Separating audio channels

If you wish you can also separate the audio channels of the .wav file into .ch1.wav and .ch2.wav with the sepchan script:

 python C:\Anaconda\Scripts\sepchan --seek <datadir>  # Windows environment
 sepchan --seek <datadir>                                                # BPM environment

This step takes a little longer than psync and is optional.

Extracting image data

You can extract image data with Python utilities. In this example we will extract an image at a particular point in time. First, load some packages:

 from ultratils.pysonix.bprreader import BprReader
 import audiolabel
 import numpy as np

BprReader is used to read frames from a .bpr file, and audiolabel is used to read from a .sync.TextGrid synchronization textgrid that is the output from psync.

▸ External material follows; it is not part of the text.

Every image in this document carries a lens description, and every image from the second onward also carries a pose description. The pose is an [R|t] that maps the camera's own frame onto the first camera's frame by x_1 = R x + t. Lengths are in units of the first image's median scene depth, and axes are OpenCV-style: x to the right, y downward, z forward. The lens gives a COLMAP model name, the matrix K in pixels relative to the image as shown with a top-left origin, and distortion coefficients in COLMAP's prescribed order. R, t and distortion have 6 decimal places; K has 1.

Open a .bpr and a .sync.TextGrid file for reading with:

 bpr = '/path/to/somefile.bpr'
 tg = '/path/to/somefile.sync.TextGrid'
 rdr = BprReader(bpr)
 lm = audiolabel.LabelManager(from_file=tg, from_type='praat')

For convenience we create a reference to the 'raw_data_idx' textgrid label tier. This tier provides the proper time alignments for image frames as they occur in the .bpr file.

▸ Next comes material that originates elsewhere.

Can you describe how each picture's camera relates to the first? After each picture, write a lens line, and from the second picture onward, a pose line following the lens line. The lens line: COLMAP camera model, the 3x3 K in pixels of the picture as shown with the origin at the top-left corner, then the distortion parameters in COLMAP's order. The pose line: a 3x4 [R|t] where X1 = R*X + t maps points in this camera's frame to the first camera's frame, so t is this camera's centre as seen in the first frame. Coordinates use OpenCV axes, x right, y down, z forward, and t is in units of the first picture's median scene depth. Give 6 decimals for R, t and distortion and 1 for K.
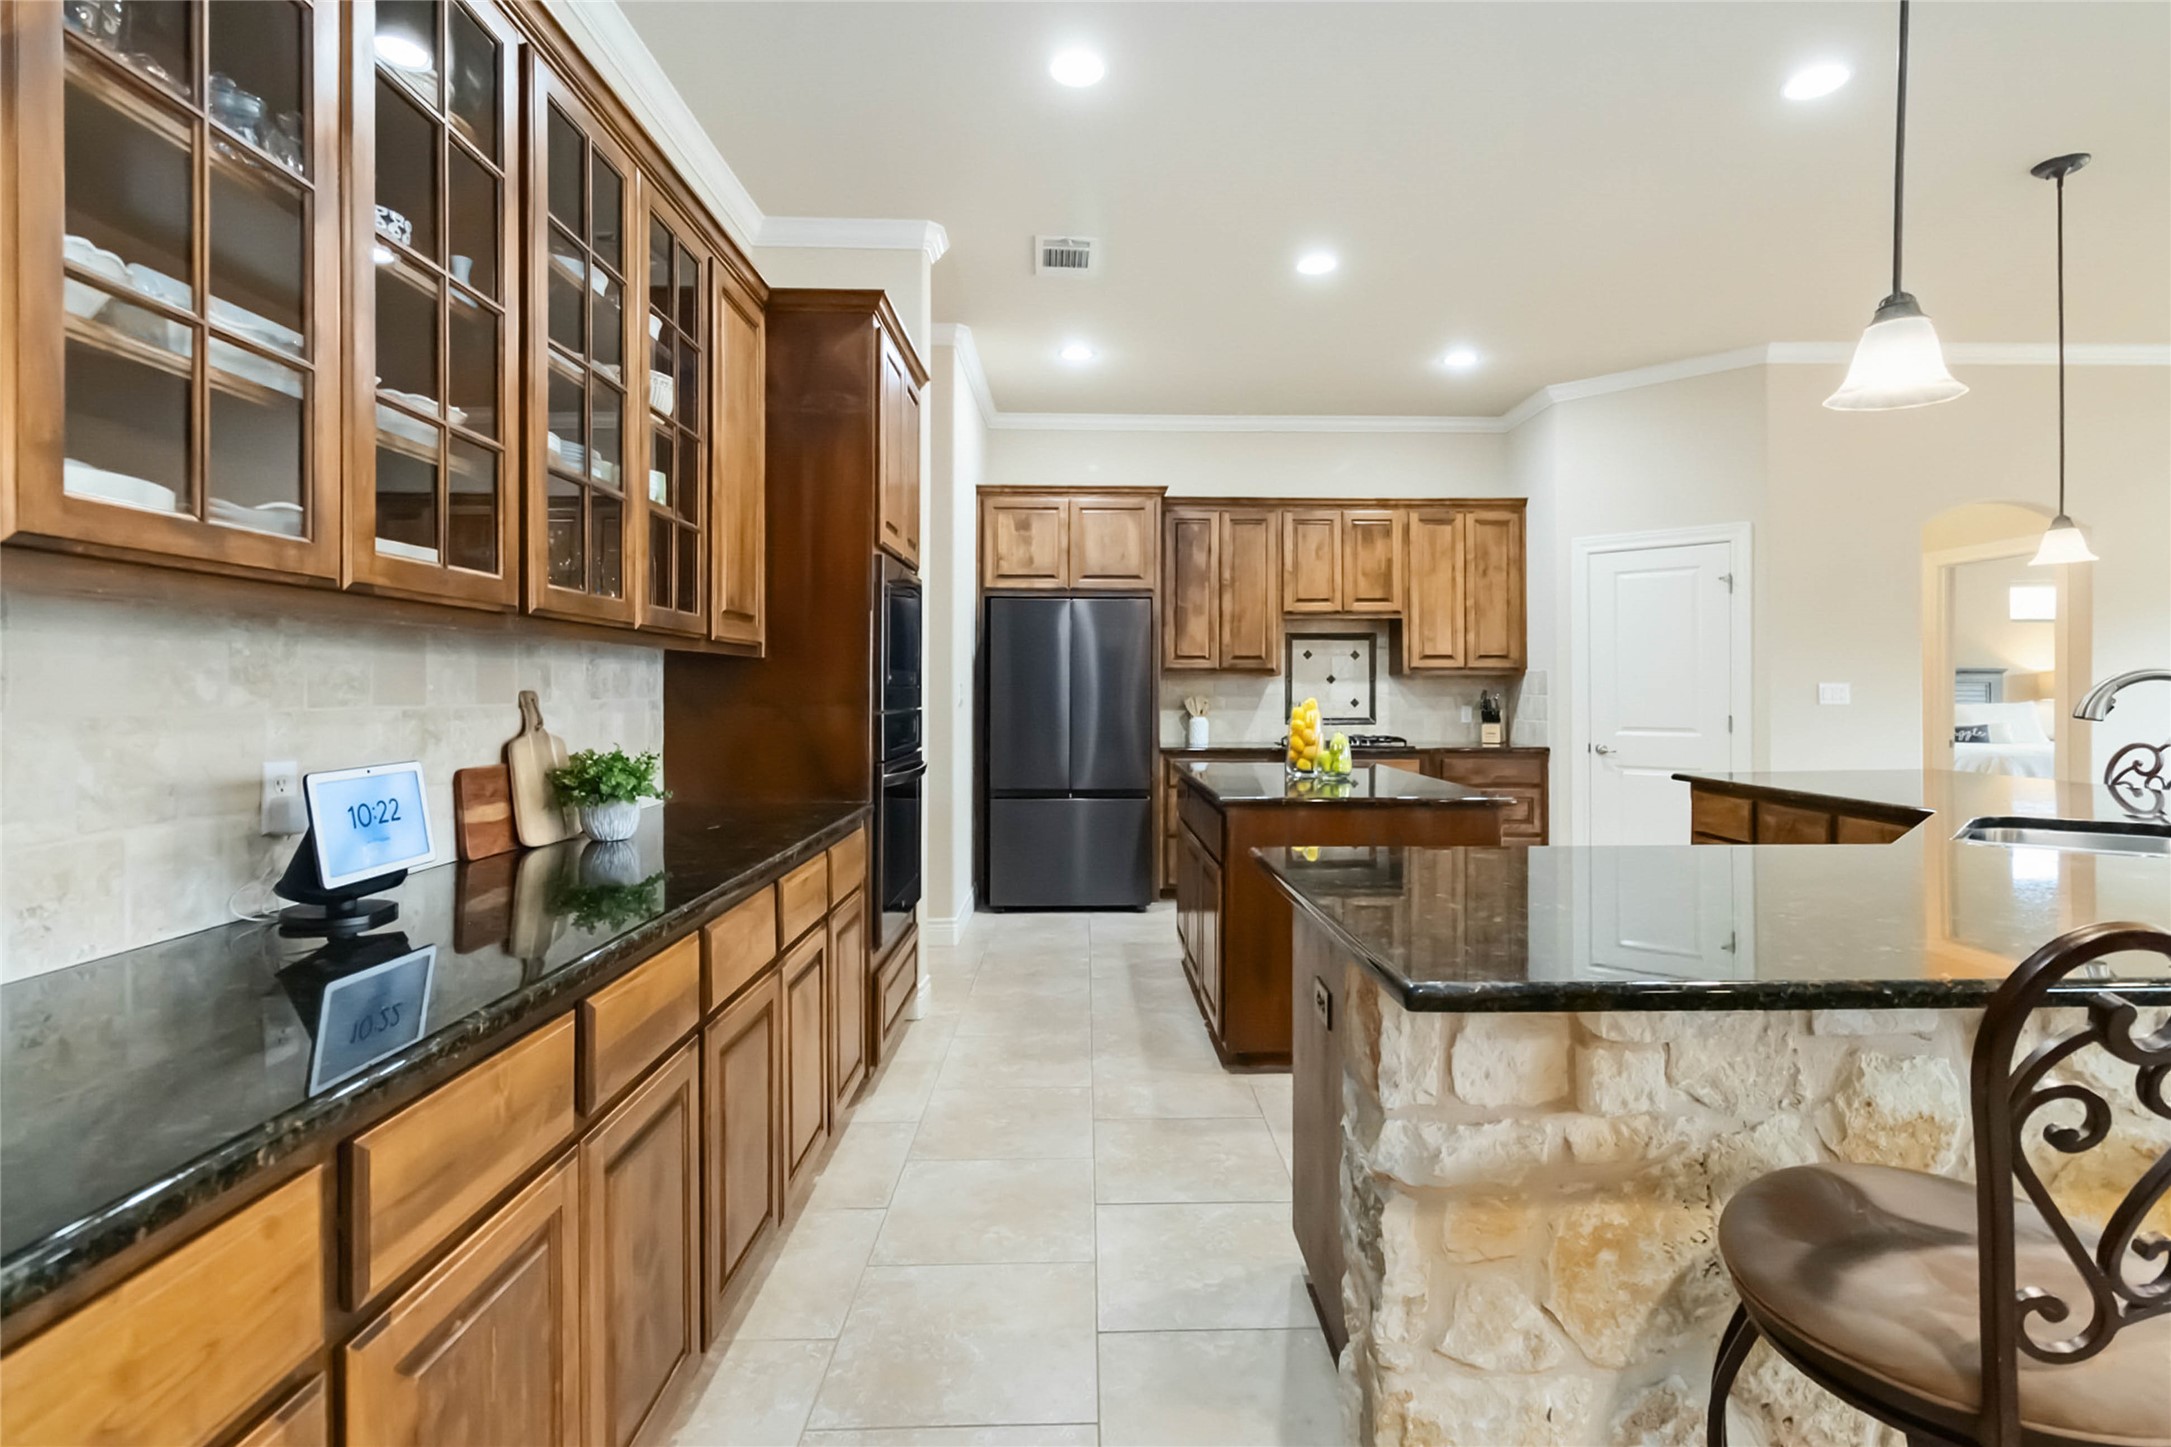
lens RADIAL K [[1037.0, 0, 1112.9], [0, 1037.0, 694.3], [0, 0, 1]] dist [-0.002265, 0.001121]
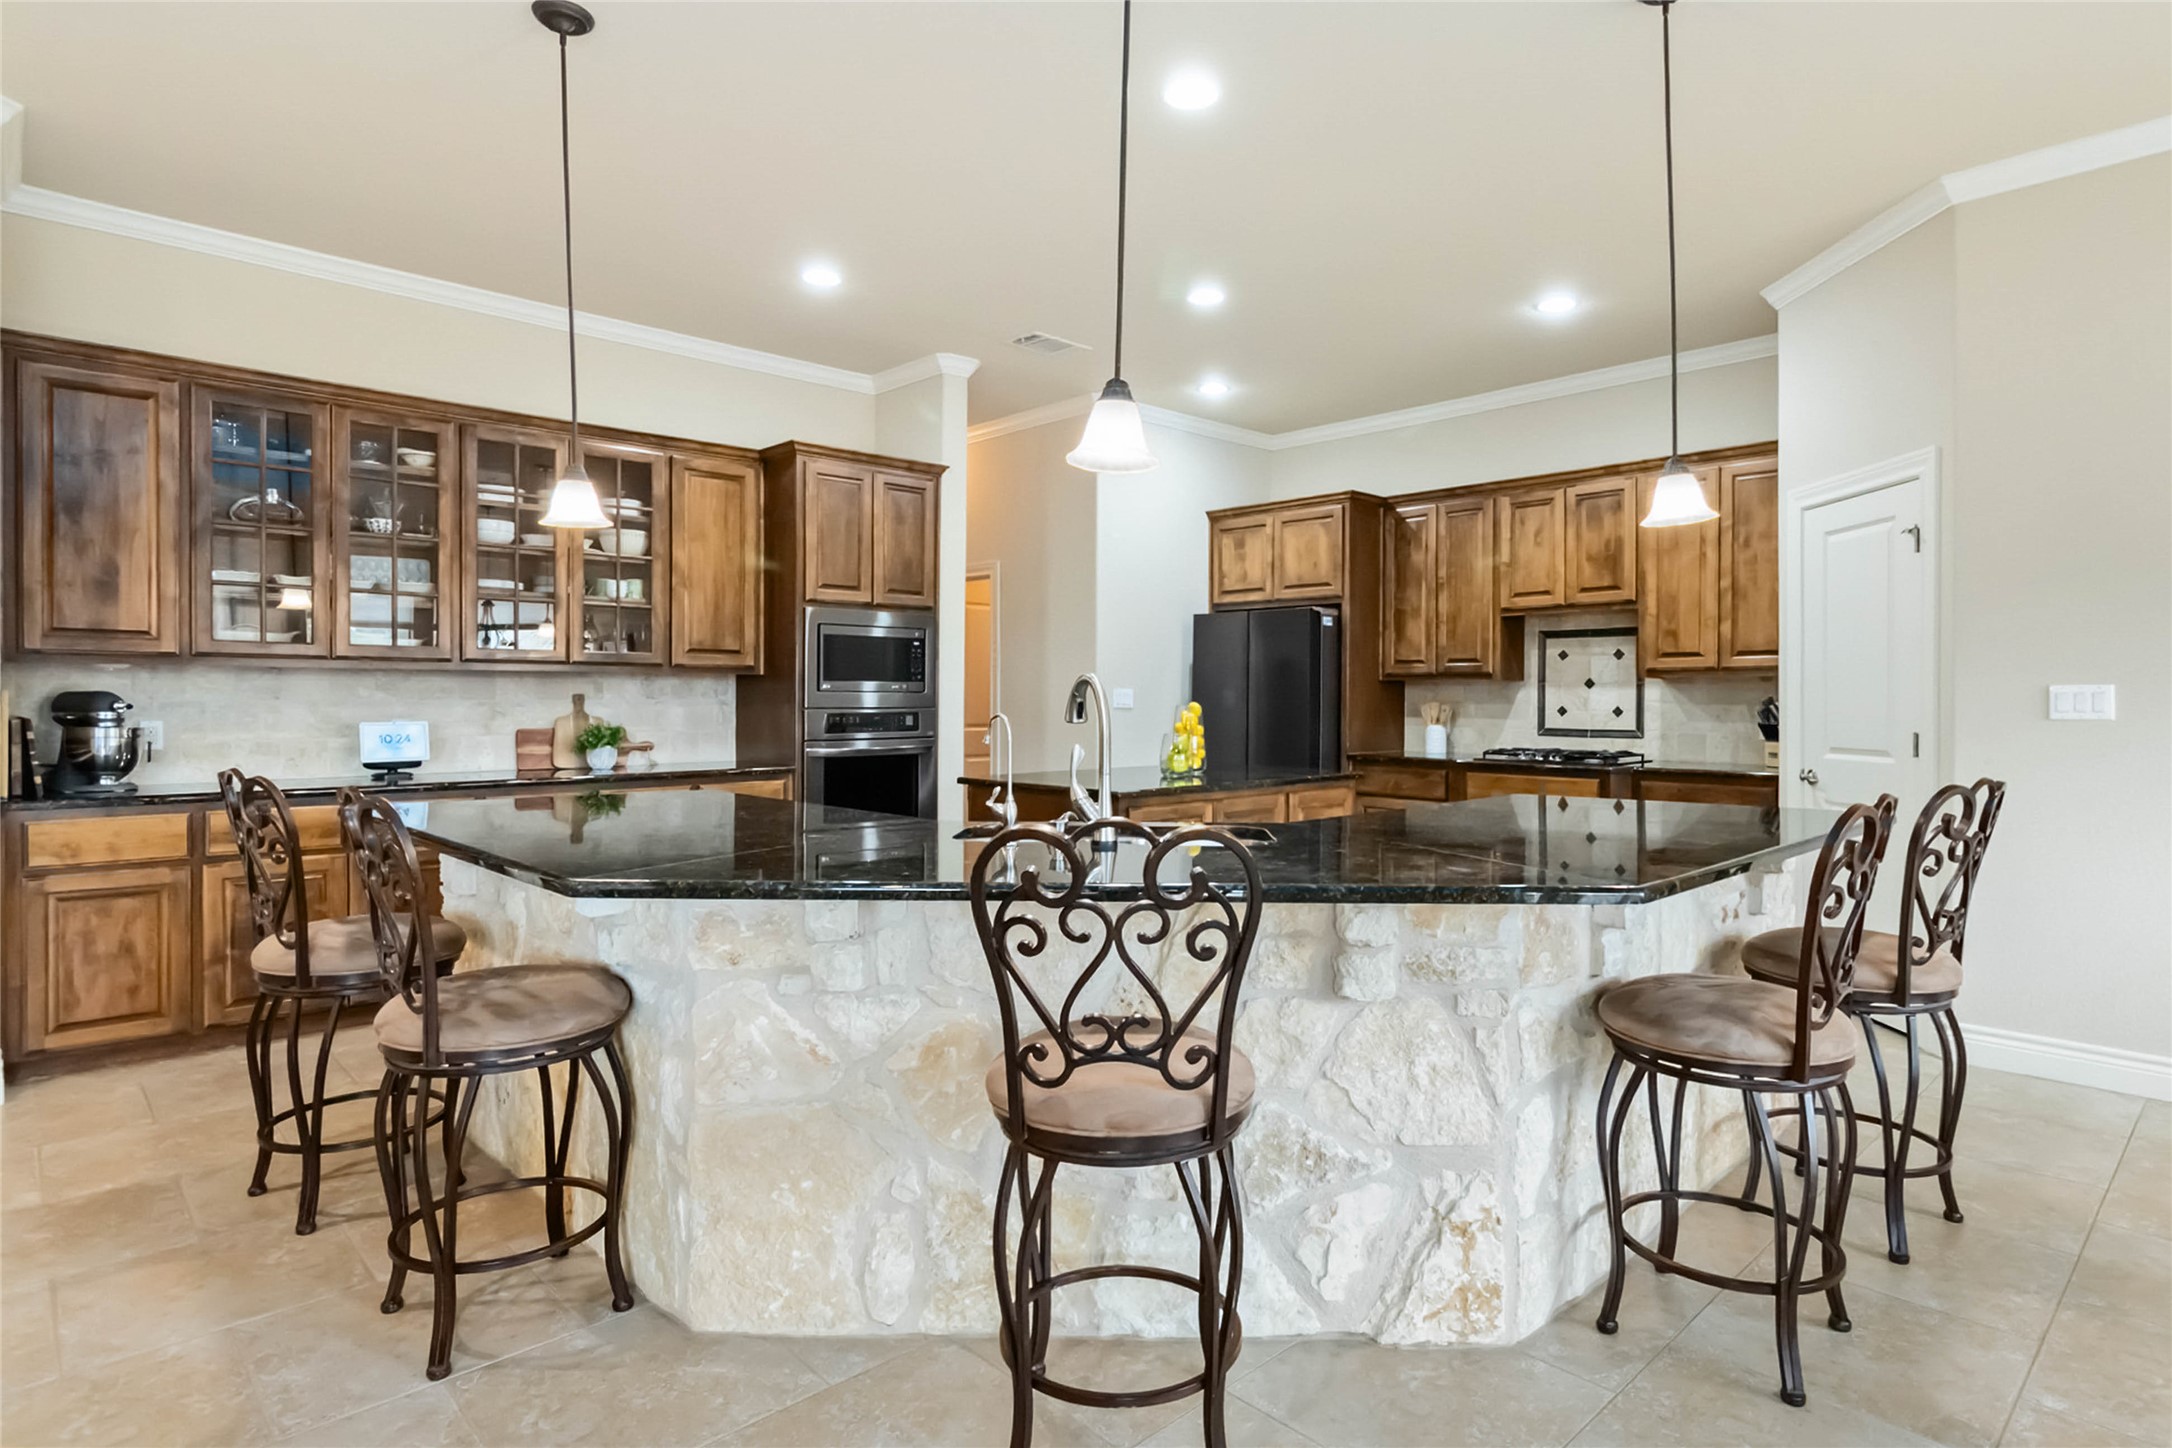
lens RADIAL K [[1144.5, 0, 1121.1], [0, 1144.5, 720.4], [0, 0, 1]] dist [0.002814, -0.001330]
pose [[0.677794, 0.016405, -0.735069, 0.685221], [-0.005168, 0.999833, 0.017549, 0.001224], [0.735234, -0.008096, 0.677765, 0.091154]]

 bprtier = lm.tier('raw_data_idx')

Next we attempt to extract the index label for a particular point in time. We enclose this part in a try block to handle missing frames.

 timept = 0.485
 try:
     bpridx = int(bprtier.label_at(timept).text)   # ValueError if label == 'NA'
     data = rdr.get_frame(int(bpridx))
 except ValueError:
     print "No bpr data for time {:1.4f}.".format(timept)

Recall that some frames might be missed during acquisition and are not present in the .bpr file. These time intervals are labelled 'NA' in the 'raw_data_idx' tier, and attempting to convert this label to int results in a ValueError.

If the label of our timepoint was not 'NA', then image data will be available in data, which is a numpy ndarray. It is a rectangular array containing a single vector for each scanline.

In development

Additional postprocessing utilities are under development. Most of these are in the ultratils github repository.

Troubleshooting

Early versions of ultracomm and ultrasession.py had issues with occasional hangs when run in an Opensesame experiment. These problems are believed to have been resolved as of the Summer 2015 0.2.1-alpha release of ultracomm when used with an up-to-date ultrasession.py and following the inline scripts used in the sample experiment. Nevertheless, it is good form to check for instances of sox and ultracomm that continue to run after your experiment has concluded, as they may continue to write data to disk until they are terminated. To do this press Ctrl-Alt-Delete and open the Task Manager. Check the Processes tab for instances of rec.exe (an alias for sox.exe) and ultracomm.exe and use the End Process button to terminate these programs if they are present.

A known issue is that the ultrasound system sometimes starts imaging but never sends data to the acquisition computer. This situation occurs in about 1% of acquisitions and results in empty .bpr and .bpr.idx.txt files.